_What the task requires_:
Print all of the data below line for line, changing nothing.

[Start of Attachment]

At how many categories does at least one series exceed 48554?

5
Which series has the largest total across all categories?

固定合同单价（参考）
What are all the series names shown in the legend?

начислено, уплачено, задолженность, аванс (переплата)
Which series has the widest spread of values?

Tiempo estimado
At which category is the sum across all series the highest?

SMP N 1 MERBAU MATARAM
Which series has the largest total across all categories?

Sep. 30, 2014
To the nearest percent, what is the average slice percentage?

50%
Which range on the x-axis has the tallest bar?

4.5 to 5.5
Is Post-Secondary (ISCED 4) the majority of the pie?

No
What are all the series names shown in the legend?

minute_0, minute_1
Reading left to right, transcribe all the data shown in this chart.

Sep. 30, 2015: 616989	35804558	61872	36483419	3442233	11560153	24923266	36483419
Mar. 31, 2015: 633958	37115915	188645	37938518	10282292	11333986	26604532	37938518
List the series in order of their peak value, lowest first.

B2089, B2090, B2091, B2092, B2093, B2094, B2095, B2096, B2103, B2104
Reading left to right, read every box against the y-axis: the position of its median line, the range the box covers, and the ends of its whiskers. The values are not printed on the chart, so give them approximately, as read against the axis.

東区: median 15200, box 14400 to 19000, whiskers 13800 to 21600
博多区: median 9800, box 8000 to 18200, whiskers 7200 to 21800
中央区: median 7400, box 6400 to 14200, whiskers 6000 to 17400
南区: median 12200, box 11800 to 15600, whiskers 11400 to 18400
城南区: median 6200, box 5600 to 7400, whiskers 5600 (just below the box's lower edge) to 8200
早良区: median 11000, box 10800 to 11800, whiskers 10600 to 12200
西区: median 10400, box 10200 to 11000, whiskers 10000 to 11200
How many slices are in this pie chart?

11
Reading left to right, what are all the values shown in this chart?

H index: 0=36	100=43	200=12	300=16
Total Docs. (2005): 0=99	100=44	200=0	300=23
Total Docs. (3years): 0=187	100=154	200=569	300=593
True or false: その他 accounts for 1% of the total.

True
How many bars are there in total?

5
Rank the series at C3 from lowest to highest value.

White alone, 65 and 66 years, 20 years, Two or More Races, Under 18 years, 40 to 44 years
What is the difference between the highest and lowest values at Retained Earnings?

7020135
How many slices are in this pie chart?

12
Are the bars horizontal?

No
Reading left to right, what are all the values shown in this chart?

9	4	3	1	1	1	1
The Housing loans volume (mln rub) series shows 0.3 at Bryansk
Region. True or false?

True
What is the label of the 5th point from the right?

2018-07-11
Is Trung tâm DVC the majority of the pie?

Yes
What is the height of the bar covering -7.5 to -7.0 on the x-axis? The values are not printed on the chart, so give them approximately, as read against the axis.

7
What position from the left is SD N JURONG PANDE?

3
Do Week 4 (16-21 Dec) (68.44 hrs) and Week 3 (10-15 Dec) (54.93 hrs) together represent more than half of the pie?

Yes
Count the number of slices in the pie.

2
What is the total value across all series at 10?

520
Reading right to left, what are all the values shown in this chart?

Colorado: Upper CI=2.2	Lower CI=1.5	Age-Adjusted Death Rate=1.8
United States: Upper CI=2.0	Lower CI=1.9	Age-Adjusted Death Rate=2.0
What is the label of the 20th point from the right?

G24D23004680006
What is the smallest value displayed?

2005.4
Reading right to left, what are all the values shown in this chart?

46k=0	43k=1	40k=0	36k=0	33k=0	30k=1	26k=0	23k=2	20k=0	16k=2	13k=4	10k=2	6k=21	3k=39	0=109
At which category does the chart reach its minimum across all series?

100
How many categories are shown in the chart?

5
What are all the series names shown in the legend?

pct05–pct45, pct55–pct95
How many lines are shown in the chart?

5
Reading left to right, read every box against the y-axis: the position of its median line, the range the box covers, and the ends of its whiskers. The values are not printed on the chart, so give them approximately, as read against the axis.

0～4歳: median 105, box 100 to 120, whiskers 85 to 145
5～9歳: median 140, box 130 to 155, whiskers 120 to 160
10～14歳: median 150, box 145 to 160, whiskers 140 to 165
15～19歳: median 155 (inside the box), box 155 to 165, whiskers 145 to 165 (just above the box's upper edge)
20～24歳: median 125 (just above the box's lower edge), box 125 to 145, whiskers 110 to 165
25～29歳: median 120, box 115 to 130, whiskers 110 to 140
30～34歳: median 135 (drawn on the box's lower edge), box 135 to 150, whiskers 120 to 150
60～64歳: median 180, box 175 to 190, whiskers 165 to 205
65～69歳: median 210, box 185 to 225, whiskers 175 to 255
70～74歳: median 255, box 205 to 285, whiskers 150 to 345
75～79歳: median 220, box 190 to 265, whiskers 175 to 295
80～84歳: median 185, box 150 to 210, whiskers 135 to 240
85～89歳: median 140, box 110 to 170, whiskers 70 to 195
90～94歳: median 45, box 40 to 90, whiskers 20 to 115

[End of Attachment]

_Exercise output_:
At how many categories does at least one series exceed 48554?

5
Which series has the largest total across all categories?

固定合同单价（参考）
What are all the series names shown in the legend?

начислено, уплачено, задолженность, аванс (переплата)
Which series has the widest spread of values?

Tiempo estimado
At which category is the sum across all series the highest?

SMP N 1 MERBAU MATARAM
Which series has the largest total across all categories?

Sep. 30, 2014
To the nearest percent, what is the average slice percentage?

50%
Which range on the x-axis has the tallest bar?

4.5 to 5.5
Is Post-Secondary (ISCED 4) the majority of the pie?

No
What are all the series names shown in the legend?

minute_0, minute_1
Reading left to right, transcribe all the data shown in this chart.

Sep. 30, 2015: 616989	35804558	61872	36483419	3442233	11560153	24923266	36483419
Mar. 31, 2015: 633958	37115915	188645	37938518	10282292	11333986	26604532	37938518
List the series in order of their peak value, lowest first.

B2089, B2090, B2091, B2092, B2093, B2094, B2095, B2096, B2103, B2104
Reading left to right, read every box against the y-axis: the position of its median line, the range the box covers, and the ends of its whiskers. The values are not printed on the chart, so give them approximately, as read against the axis.

東区: median 15200, box 14400 to 19000, whiskers 13800 to 21600
博多区: median 9800, box 8000 to 18200, whiskers 7200 to 21800
中央区: median 7400, box 6400 to 14200, whiskers 6000 to 17400
南区: median 12200, box 11800 to 15600, whiskers 11400 to 18400
城南区: median 6200, box 5600 to 7400, whiskers 5600 (just below the box's lower edge) to 8200
早良区: median 11000, box 10800 to 11800, whiskers 10600 to 12200
西区: median 10400, box 10200 to 11000, whiskers 10000 to 11200
How many slices are in this pie chart?

11
Reading left to right, what are all the values shown in this chart?

H index: 0=36	100=43	200=12	300=16
Total Docs. (2005): 0=99	100=44	200=0	300=23
Total Docs. (3years): 0=187	100=154	200=569	300=593
True or false: その他 accounts for 1% of the total.

True
How many bars are there in total?

5
Rank the series at C3 from lowest to highest value.

White alone, 65 and 66 years, 20 years, Two or More Races, Under 18 years, 40 to 44 years
What is the difference between the highest and lowest values at Retained Earnings?

7020135
How many slices are in this pie chart?

12
Are the bars horizontal?

No
Reading left to right, what are all the values shown in this chart?

9	4	3	1	1	1	1
The Housing loans volume (mln rub) series shows 0.3 at Bryansk
Region. True or false?

True
What is the label of the 5th point from the right?

2018-07-11
Is Trung tâm DVC the majority of the pie?

Yes
What is the height of the bar covering -7.5 to -7.0 on the x-axis? The values are not printed on the chart, so give them approximately, as read against the axis.

7
What position from the left is SD N JURONG PANDE?

3
Do Week 4 (16-21 Dec) (68.44 hrs) and Week 3 (10-15 Dec) (54.93 hrs) together represent more than half of the pie?

Yes
Count the number of slices in the pie.

2
What is the total value across all series at 10?

520
Reading right to left, what are all the values shown in this chart?

Colorado: Upper CI=2.2	Lower CI=1.5	Age-Adjusted Death Rate=1.8
United States: Upper CI=2.0	Lower CI=1.9	Age-Adjusted Death Rate=2.0
What is the label of the 20th point from the right?

G24D23004680006
What is the smallest value displayed?

2005.4
Reading right to left, what are all the values shown in this chart?

46k=0	43k=1	40k=0	36k=0	33k=0	30k=1	26k=0	23k=2	20k=0	16k=2	13k=4	10k=2	6k=21	3k=39	0=109
At which category does the chart reach its minimum across all series?

100
How many categories are shown in the chart?

5
What are all the series names shown in the legend?

pct05–pct45, pct55–pct95
How many lines are shown in the chart?

5
Reading left to right, read every box against the y-axis: the position of its median line, the range the box covers, and the ends of its whiskers. The values are not printed on the chart, so give them approximately, as read against the axis.

0～4歳: median 105, box 100 to 120, whiskers 85 to 145
5～9歳: median 140, box 130 to 155, whiskers 120 to 160
10～14歳: median 150, box 145 to 160, whiskers 140 to 165
15～19歳: median 155 (inside the box), box 155 to 165, whiskers 145 to 165 (just above the box's upper edge)
20～24歳: median 125 (just above the box's lower edge), box 125 to 145, whiskers 110 to 165
25～29歳: median 120, box 115 to 130, whiskers 110 to 140
30～34歳: median 135 (drawn on the box's lower edge), box 135 to 150, whiskers 120 to 150
60～64歳: median 180, box 175 to 190, whiskers 165 to 205
65～69歳: median 210, box 185 to 225, whiskers 175 to 255
70～74歳: median 255, box 205 to 285, whiskers 150 to 345
75～79歳: median 220, box 190 to 265, whiskers 175 to 295
80～84歳: median 185, box 150 to 210, whiskers 135 to 240
85～89歳: median 140, box 110 to 170, whiskers 70 to 195
90～94歳: median 45, box 40 to 90, whiskers 20 to 115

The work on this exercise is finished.